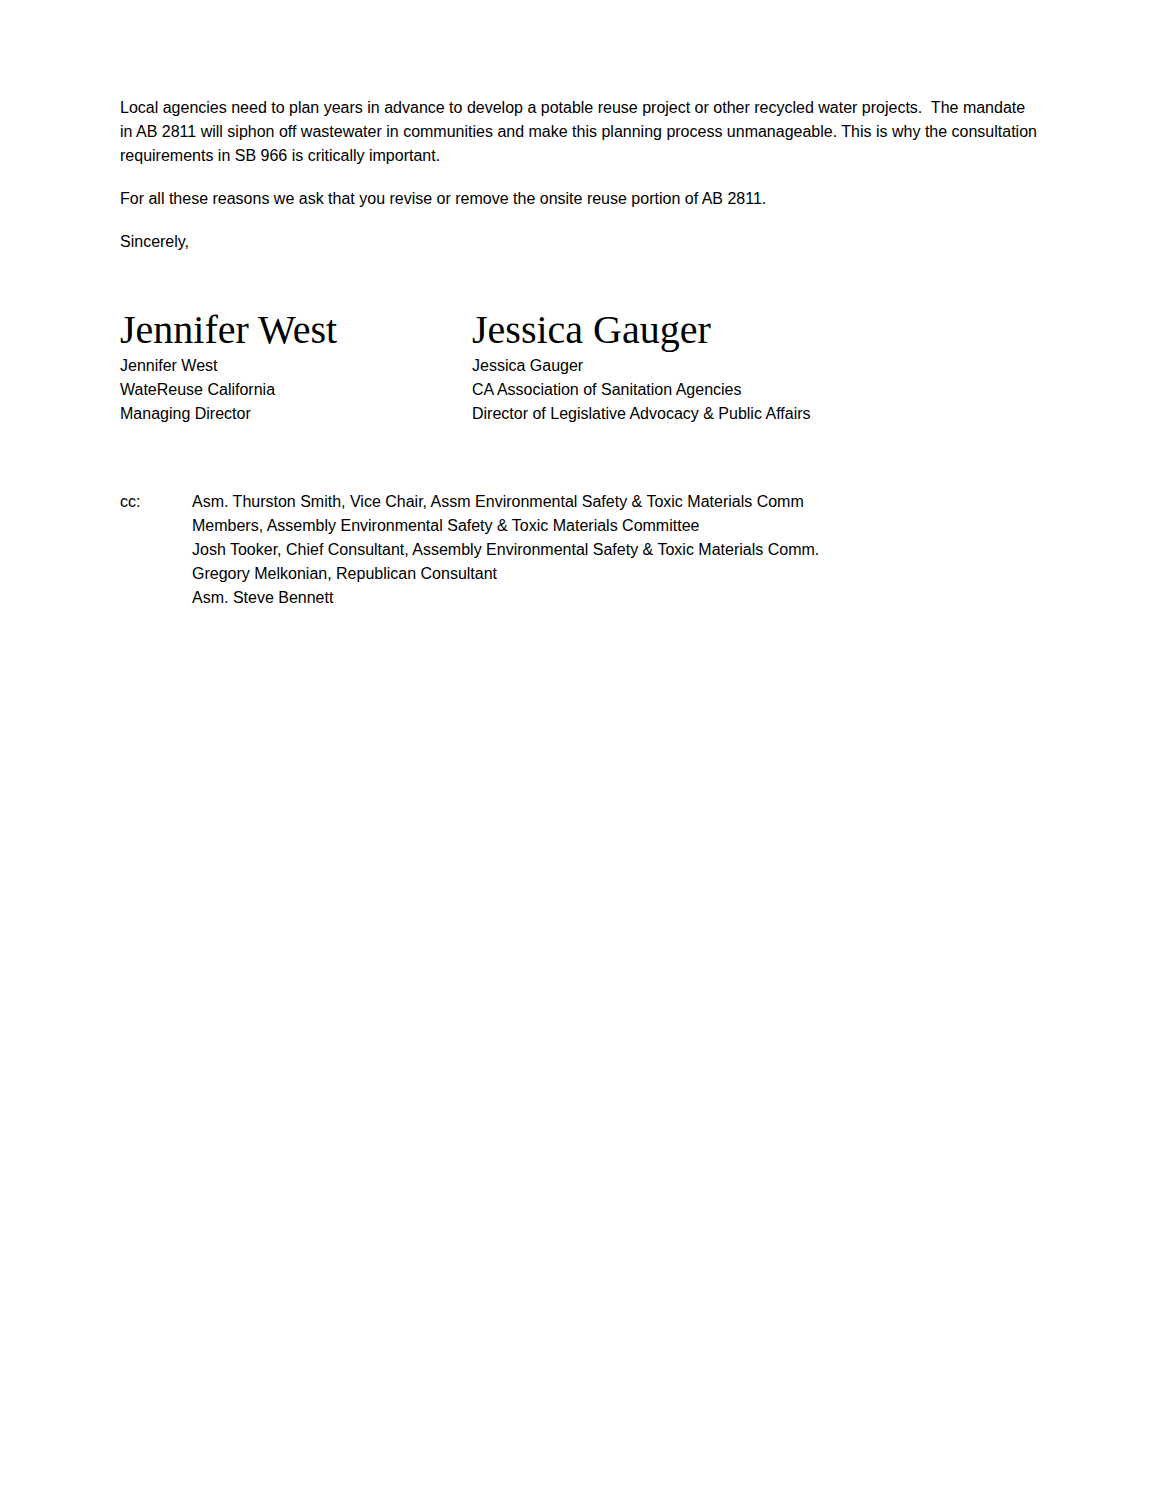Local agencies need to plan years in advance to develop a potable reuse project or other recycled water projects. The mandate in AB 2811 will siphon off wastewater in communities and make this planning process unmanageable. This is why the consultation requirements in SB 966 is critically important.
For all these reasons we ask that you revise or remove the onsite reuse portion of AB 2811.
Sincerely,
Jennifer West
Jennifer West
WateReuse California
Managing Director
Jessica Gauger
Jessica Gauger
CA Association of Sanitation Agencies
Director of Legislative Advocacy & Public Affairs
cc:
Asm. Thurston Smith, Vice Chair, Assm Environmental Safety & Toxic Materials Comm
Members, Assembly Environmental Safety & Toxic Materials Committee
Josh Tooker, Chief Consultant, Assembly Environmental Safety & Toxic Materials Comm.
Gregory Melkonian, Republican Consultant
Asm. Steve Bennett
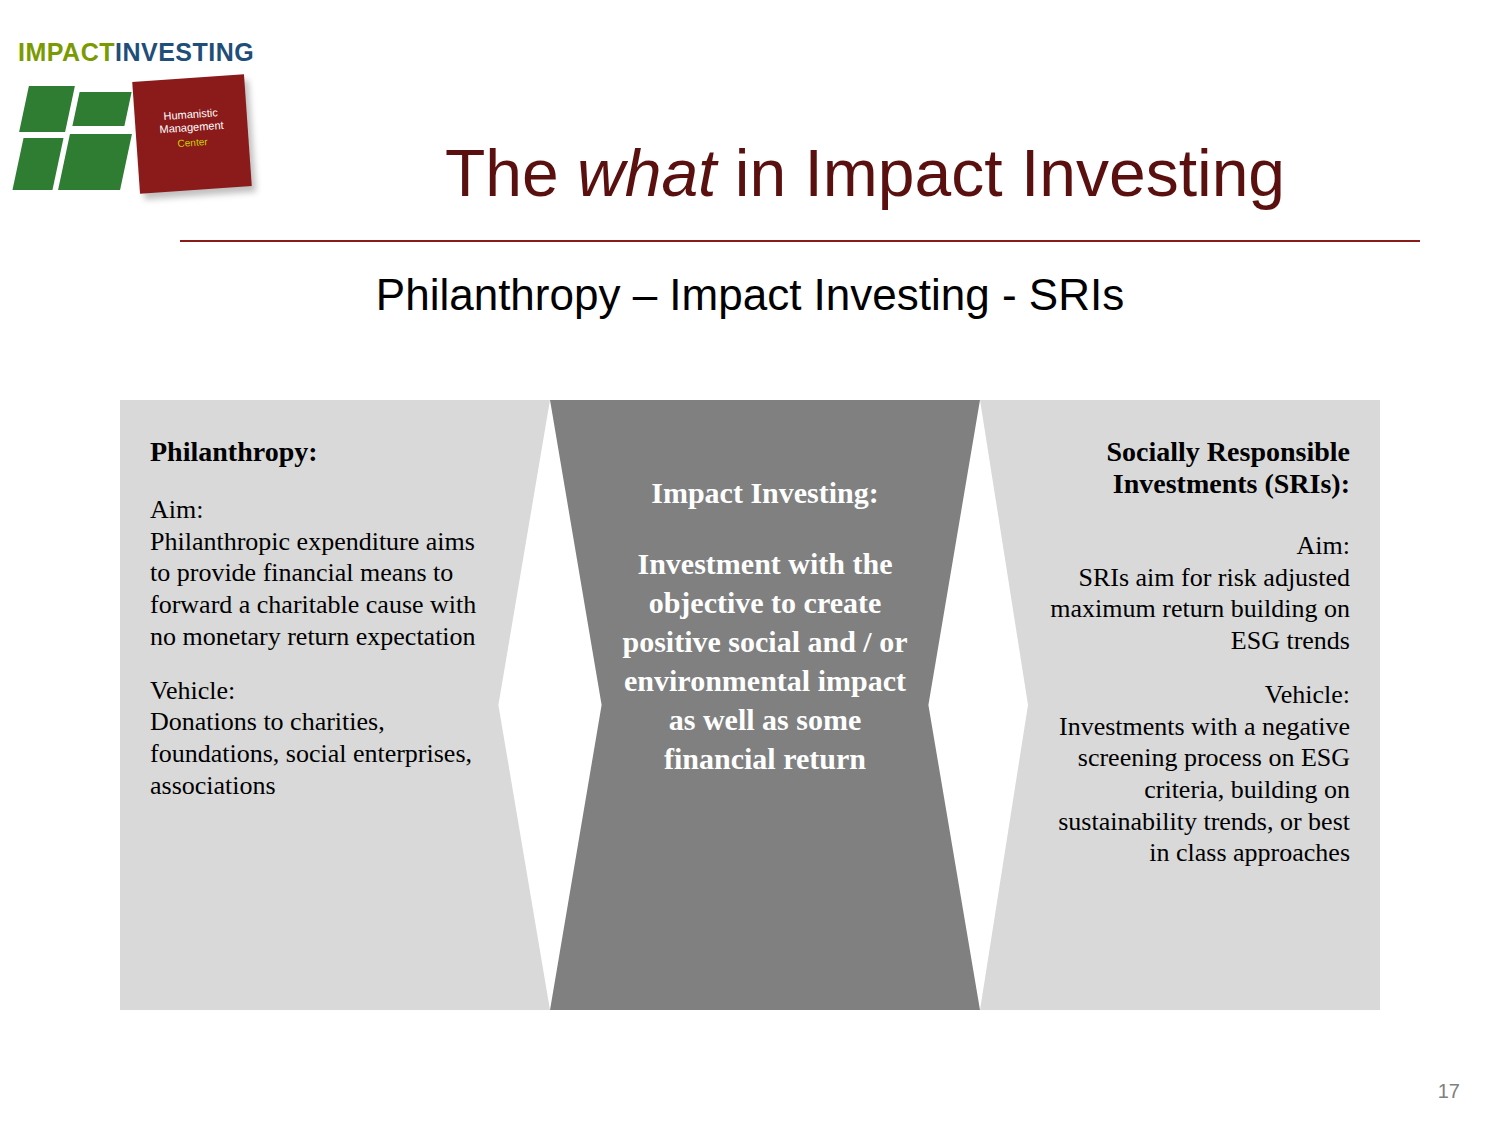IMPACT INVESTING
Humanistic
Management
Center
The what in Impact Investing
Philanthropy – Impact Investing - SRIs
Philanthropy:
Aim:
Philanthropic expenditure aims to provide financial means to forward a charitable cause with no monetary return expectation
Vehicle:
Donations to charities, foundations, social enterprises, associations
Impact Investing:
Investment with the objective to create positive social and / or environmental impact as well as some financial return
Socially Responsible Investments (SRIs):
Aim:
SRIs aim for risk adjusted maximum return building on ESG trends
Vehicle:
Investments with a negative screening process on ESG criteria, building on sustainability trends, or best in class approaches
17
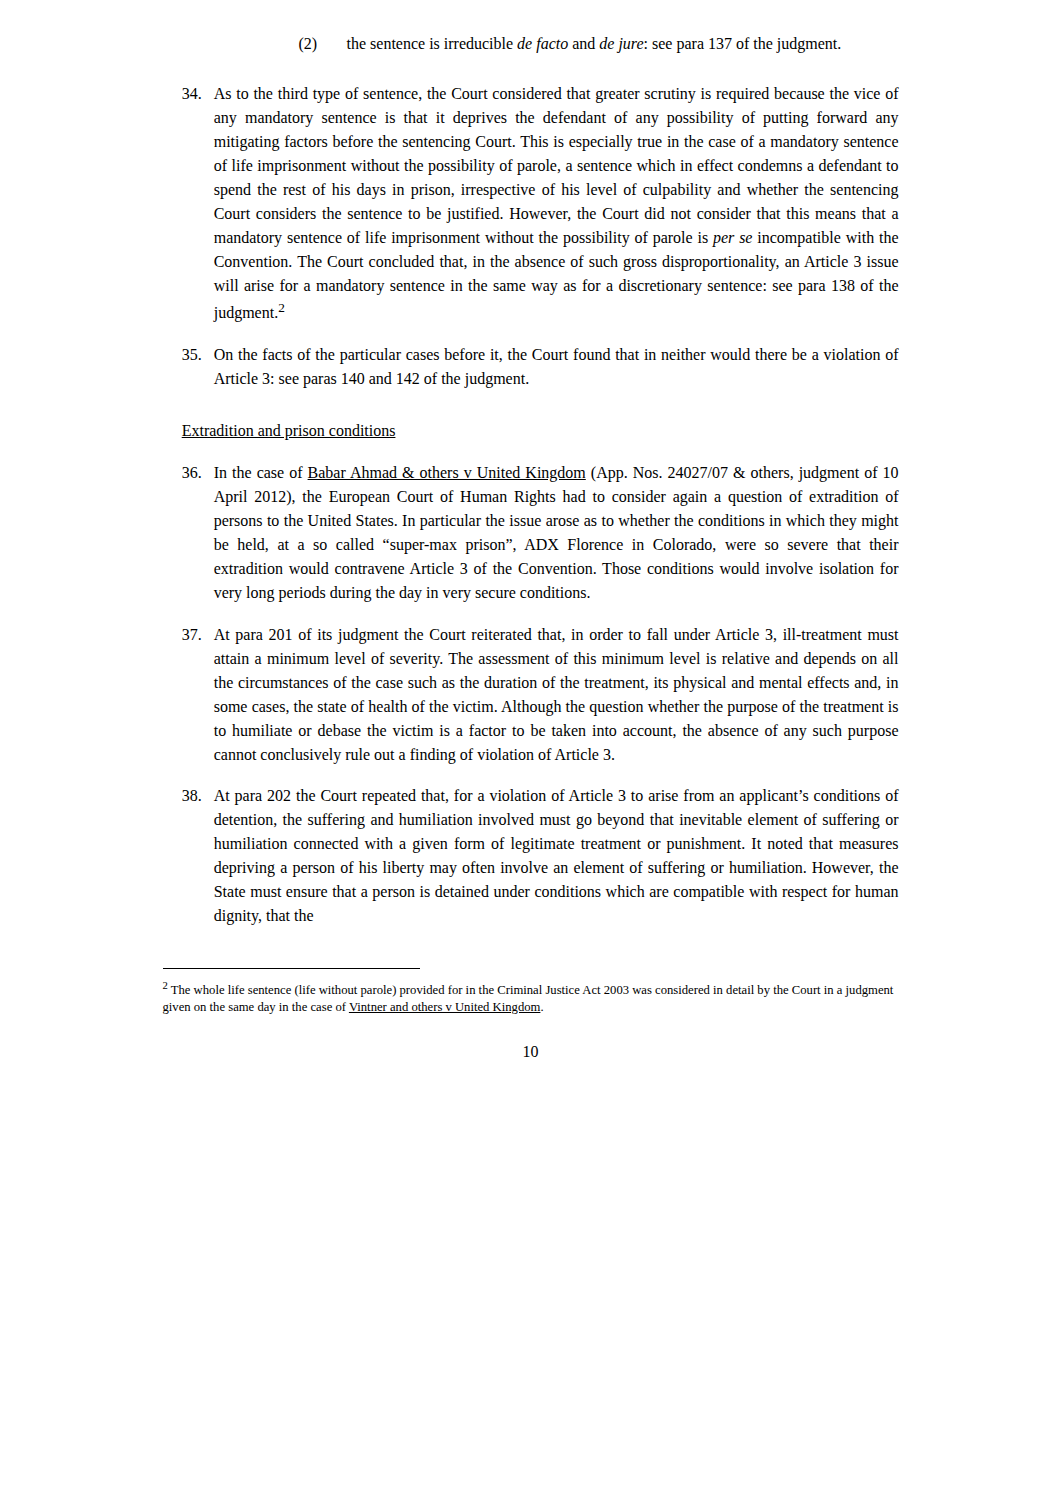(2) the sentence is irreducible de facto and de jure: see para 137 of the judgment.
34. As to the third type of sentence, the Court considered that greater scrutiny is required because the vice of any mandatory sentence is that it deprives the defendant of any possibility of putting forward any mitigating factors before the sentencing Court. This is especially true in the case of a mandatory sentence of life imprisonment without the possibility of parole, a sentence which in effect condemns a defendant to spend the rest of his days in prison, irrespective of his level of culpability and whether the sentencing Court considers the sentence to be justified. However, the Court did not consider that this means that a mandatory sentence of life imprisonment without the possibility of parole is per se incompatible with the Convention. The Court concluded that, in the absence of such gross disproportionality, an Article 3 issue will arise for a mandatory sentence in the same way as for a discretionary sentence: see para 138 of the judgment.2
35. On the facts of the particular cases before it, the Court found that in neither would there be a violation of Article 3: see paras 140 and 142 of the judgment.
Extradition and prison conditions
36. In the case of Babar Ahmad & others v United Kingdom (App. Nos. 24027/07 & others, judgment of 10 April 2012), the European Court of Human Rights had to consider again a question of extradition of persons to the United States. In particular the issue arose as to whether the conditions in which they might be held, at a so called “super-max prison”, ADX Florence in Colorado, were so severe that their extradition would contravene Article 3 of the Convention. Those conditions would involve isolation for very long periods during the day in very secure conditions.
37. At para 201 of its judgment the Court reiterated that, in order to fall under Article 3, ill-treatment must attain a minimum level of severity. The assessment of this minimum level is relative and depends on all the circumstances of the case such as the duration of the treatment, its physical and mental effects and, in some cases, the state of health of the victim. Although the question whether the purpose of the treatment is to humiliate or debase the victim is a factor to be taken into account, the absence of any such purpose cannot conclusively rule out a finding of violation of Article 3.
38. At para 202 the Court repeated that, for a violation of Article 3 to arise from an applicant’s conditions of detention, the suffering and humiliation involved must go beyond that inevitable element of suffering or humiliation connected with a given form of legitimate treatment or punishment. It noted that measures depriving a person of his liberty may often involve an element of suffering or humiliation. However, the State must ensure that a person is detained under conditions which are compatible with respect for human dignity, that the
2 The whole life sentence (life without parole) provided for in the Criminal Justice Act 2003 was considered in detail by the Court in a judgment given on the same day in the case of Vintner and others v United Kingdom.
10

┄┄┄┄┄┄┄┄┄┄

Problem: Line by line and exactly, write out the material above. Skip the pictures.

Task result:
Local agencies need to plan years in advance to develop a potable reuse project or other recycled water projects. The mandate in AB 2811 will siphon off wastewater in communities and make this planning process unmanageable. This is why the consultation requirements in SB 966 is critically important.
For all these reasons we ask that you revise or remove the onsite reuse portion of AB 2811.
Sincerely,
Jennifer West
Jennifer West
WateReuse California
Managing Director
Jessica Gauger
Jessica Gauger
CA Association of Sanitation Agencies
Director of Legislative Advocacy & Public Affairs
cc:
Asm. Thurston Smith, Vice Chair, Assm Environmental Safety & Toxic Materials Comm
Members, Assembly Environmental Safety & Toxic Materials Committee
Josh Tooker, Chief Consultant, Assembly Environmental Safety & Toxic Materials Comm.
Gregory Melkonian, Republican Consultant
Asm. Steve Bennett
IMPACT INVESTING
Humanistic
Management
Center
The what in Impact Investing
Philanthropy – Impact Investing - SRIs
Philanthropy:
Aim:
Philanthropic expenditure aims to provide financial means to forward a charitable cause with no monetary return expectation
Vehicle:
Donations to charities, foundations, social enterprises, associations
Impact Investing:
Investment with the objective to create positive social and / or environmental impact as well as some financial return
Socially Responsible Investments (SRIs):
Aim:
SRIs aim for risk adjusted maximum return building on ESG trends
Vehicle:
Investments with a negative screening process on ESG criteria, building on sustainability trends, or best in class approaches
17
(2) the sentence is irreducible de facto and de jure: see para 137 of the judgment.
34. As to the third type of sentence, the Court considered that greater scrutiny is required because the vice of any mandatory sentence is that it deprives the defendant of any possibility of putting forward any mitigating factors before the sentencing Court. This is especially true in the case of a mandatory sentence of life imprisonment without the possibility of parole, a sentence which in effect condemns a defendant to spend the rest of his days in prison, irrespective of his level of culpability and whether the sentencing Court considers the sentence to be justified. However, the Court did not consider that this means that a mandatory sentence of life imprisonment without the possibility of parole is per se incompatible with the Convention. The Court concluded that, in the absence of such gross disproportionality, an Article 3 issue will arise for a mandatory sentence in the same way as for a discretionary sentence: see para 138 of the judgment.2
35. On the facts of the particular cases before it, the Court found that in neither would there be a violation of Article 3: see paras 140 and 142 of the judgment.
Extradition and prison conditions
36. In the case of Babar Ahmad & others v United Kingdom (App. Nos. 24027/07 & others, judgment of 10 April 2012), the European Court of Human Rights had to consider again a question of extradition of persons to the United States. In particular the issue arose as to whether the conditions in which they might be held, at a so called “super-max prison”, ADX Florence in Colorado, were so severe that their extradition would contravene Article 3 of the Convention. Those conditions would involve isolation for very long periods during the day in very secure conditions.
37. At para 201 of its judgment the Court reiterated that, in order to fall under Article 3, ill-treatment must attain a minimum level of severity. The assessment of this minimum level is relative and depends on all the circumstances of the case such as the duration of the treatment, its physical and mental effects and, in some cases, the state of health of the victim. Although the question whether the purpose of the treatment is to humiliate or debase the victim is a factor to be taken into account, the absence of any such purpose cannot conclusively rule out a finding of violation of Article 3.
38. At para 202 the Court repeated that, for a violation of Article 3 to arise from an applicant’s conditions of detention, the suffering and humiliation involved must go beyond that inevitable element of suffering or humiliation connected with a given form of legitimate treatment or punishment. It noted that measures depriving a person of his liberty may often involve an element of suffering or humiliation. However, the State must ensure that a person is detained under conditions which are compatible with respect for human dignity, that the
2 The whole life sentence (life without parole) provided for in the Criminal Justice Act 2003 was considered in detail by the Court in a judgment given on the same day in the case of Vintner and others v United Kingdom.
10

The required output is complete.